Give again, exactly as written, each line of the material below starting at the line that contains "cytoplasmic/membranous expression for" and ending at the line that contains "image demonstrates no". Both ends count, and no other line does.

(SUPPLIED RECORDS Opens)

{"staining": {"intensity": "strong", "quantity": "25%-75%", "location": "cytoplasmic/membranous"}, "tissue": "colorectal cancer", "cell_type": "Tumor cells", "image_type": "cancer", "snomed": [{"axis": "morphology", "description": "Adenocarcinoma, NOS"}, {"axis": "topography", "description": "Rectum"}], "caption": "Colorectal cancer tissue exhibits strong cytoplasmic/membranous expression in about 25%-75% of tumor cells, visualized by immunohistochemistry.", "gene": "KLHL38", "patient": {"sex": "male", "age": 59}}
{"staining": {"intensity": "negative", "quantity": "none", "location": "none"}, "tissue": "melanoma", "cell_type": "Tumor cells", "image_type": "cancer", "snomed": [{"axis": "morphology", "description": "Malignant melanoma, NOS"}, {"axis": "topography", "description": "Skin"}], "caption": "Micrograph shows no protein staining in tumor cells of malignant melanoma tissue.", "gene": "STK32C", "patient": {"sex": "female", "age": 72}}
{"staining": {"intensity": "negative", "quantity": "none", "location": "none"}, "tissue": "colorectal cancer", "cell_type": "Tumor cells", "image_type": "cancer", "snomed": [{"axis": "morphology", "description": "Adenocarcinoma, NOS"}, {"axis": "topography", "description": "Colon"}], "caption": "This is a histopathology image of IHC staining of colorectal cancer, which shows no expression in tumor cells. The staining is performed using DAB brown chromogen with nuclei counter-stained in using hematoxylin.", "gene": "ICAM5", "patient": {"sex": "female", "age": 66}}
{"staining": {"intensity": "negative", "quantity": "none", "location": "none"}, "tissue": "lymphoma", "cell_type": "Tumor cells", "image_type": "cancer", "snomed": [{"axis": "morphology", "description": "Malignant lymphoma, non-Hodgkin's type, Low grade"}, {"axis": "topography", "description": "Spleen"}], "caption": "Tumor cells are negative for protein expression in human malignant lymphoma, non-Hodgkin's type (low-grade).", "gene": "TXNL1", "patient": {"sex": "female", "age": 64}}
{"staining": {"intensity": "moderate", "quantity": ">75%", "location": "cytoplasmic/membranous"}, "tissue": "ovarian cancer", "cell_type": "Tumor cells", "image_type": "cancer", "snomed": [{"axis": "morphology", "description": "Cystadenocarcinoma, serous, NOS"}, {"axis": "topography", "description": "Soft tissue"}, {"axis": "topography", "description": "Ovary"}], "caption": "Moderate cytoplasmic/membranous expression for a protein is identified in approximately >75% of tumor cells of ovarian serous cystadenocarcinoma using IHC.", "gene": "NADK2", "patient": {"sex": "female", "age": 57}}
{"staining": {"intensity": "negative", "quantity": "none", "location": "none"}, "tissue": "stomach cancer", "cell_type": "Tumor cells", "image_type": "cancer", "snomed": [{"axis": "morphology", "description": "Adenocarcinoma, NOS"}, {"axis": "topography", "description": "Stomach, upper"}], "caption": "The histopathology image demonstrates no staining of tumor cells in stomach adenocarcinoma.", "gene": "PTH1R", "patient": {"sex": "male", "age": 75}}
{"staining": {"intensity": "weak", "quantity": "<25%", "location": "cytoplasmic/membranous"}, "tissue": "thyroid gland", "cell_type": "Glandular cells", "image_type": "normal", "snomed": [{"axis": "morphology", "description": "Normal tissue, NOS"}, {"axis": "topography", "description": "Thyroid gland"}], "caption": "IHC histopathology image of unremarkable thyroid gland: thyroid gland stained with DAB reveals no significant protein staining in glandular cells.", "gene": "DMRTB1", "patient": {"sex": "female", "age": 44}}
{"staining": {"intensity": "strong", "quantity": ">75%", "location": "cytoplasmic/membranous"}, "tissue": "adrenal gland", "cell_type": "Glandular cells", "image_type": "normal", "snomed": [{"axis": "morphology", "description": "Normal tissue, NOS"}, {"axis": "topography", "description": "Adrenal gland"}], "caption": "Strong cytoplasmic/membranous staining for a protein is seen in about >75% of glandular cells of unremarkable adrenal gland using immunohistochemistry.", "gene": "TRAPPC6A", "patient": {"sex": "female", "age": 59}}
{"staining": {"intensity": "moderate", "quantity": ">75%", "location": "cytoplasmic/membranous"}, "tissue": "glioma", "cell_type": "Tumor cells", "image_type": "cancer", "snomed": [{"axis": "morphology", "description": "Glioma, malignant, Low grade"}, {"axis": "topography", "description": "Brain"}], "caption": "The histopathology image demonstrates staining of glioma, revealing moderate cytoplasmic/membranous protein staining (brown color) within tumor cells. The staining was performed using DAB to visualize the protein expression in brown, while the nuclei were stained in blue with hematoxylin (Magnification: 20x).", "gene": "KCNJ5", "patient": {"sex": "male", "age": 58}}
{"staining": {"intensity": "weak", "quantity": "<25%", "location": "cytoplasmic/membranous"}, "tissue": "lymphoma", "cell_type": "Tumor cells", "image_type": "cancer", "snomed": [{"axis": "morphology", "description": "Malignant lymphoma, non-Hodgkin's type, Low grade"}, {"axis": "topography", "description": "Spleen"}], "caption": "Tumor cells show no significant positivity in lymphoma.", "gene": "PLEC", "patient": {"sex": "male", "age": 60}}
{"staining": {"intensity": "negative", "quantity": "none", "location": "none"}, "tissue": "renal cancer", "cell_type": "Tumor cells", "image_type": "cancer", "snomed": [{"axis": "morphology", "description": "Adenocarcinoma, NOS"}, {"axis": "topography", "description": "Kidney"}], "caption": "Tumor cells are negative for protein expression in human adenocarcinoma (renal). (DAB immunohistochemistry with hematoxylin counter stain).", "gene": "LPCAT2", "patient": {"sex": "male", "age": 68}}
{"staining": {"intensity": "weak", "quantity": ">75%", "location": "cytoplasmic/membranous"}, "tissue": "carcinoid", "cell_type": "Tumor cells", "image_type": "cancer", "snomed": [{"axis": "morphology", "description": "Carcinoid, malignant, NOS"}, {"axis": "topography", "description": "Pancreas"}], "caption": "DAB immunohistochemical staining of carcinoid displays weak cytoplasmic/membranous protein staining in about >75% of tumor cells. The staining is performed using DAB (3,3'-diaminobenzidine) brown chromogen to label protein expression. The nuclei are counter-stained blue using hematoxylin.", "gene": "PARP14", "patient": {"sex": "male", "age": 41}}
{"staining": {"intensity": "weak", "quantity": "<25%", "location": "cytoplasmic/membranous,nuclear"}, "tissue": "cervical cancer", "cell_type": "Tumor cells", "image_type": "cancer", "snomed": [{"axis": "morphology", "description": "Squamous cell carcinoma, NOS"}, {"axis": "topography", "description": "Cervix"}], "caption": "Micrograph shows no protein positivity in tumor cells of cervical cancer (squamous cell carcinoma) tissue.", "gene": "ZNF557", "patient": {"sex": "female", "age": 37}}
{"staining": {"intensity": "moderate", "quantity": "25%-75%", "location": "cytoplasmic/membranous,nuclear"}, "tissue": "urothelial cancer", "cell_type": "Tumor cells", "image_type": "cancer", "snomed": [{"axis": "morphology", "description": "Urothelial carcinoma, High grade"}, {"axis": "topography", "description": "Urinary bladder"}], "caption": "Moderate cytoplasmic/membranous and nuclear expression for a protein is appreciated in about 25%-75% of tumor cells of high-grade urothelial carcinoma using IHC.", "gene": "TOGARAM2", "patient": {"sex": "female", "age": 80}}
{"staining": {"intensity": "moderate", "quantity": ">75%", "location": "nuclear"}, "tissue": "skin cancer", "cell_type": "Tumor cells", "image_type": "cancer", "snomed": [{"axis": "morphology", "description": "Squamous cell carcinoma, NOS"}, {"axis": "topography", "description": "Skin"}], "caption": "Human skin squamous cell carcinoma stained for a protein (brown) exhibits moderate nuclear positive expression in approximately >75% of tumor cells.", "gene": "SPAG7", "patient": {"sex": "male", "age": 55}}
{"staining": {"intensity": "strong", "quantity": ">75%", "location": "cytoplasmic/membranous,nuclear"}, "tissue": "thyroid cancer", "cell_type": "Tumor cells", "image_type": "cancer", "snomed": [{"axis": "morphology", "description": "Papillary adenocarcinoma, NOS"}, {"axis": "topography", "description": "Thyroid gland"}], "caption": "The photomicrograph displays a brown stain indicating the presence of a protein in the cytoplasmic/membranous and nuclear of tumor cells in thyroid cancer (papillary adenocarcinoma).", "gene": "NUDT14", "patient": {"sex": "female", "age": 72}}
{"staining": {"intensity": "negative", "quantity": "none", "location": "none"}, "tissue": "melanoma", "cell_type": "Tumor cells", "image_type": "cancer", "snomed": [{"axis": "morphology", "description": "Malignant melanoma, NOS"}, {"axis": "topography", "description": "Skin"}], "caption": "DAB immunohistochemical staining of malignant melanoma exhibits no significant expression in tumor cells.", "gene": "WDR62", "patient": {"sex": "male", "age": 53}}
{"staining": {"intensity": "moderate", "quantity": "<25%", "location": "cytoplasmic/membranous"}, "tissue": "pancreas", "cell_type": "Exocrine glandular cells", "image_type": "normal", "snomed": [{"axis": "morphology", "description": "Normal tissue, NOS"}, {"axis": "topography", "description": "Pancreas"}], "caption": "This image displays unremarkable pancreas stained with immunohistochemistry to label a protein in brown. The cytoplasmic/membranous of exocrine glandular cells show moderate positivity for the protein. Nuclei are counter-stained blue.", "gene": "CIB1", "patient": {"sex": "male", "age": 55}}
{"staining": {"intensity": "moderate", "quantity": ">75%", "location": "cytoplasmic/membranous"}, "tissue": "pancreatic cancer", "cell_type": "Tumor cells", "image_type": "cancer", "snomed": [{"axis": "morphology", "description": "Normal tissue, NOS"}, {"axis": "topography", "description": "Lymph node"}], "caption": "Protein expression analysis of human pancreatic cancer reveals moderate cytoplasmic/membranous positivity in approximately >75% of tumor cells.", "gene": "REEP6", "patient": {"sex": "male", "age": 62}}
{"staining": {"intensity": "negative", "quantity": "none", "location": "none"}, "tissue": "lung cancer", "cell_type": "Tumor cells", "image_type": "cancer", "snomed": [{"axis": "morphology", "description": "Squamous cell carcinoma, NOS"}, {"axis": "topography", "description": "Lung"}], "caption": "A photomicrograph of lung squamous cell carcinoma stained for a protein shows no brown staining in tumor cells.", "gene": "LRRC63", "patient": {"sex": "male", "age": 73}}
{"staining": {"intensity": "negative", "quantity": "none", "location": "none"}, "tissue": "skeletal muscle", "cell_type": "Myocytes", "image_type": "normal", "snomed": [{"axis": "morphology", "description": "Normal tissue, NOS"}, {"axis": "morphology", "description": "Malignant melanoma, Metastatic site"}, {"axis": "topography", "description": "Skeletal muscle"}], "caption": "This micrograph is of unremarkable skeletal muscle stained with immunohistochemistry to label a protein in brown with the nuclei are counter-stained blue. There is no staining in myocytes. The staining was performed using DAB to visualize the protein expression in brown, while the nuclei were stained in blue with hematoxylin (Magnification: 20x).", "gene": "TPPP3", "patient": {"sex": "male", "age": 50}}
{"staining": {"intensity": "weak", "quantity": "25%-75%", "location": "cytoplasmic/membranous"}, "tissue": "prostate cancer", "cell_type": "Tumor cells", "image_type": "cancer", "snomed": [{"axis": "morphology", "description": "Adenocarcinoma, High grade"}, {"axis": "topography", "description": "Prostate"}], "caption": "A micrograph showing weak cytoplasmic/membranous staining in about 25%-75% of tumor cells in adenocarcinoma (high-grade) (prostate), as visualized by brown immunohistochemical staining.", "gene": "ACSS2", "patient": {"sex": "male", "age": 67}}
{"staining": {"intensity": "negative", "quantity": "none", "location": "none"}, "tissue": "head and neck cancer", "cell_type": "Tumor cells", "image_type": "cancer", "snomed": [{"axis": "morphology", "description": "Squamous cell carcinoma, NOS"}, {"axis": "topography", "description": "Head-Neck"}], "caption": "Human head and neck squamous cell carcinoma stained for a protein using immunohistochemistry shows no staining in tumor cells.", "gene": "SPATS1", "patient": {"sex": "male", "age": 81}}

(SUPPLIED RECORDS Closes)

**RESPONSE TO THIS TASK:**
{"staining": {"intensity": "moderate", "quantity": ">75%", "location": "cytoplasmic/membranous"}, "tissue": "ovarian cancer", "cell_type": "Tumor cells", "image_type": "cancer", "snomed": [{"axis": "morphology", "description": "Cystadenocarcinoma, serous, NOS"}, {"axis": "topography", "description": "Soft tissue"}, {"axis": "topography", "description": "Ovary"}], "caption": "Moderate cytoplasmic/membranous expression for a protein is identified in approximately >75% of tumor cells of ovarian serous cystadenocarcinoma using IHC.", "gene": "NADK2", "patient": {"sex": "female", "age": 57}}
{"staining": {"intensity": "negative", "quantity": "none", "location": "none"}, "tissue": "stomach cancer", "cell_type": "Tumor cells", "image_type": "cancer", "snomed": [{"axis": "morphology", "description": "Adenocarcinoma, NOS"}, {"axis": "topography", "description": "Stomach, upper"}], "caption": "The histopathology image demonstrates no staining of tumor cells in stomach adenocarcinoma.", "gene": "PTH1R", "patient": {"sex": "male", "age": 75}}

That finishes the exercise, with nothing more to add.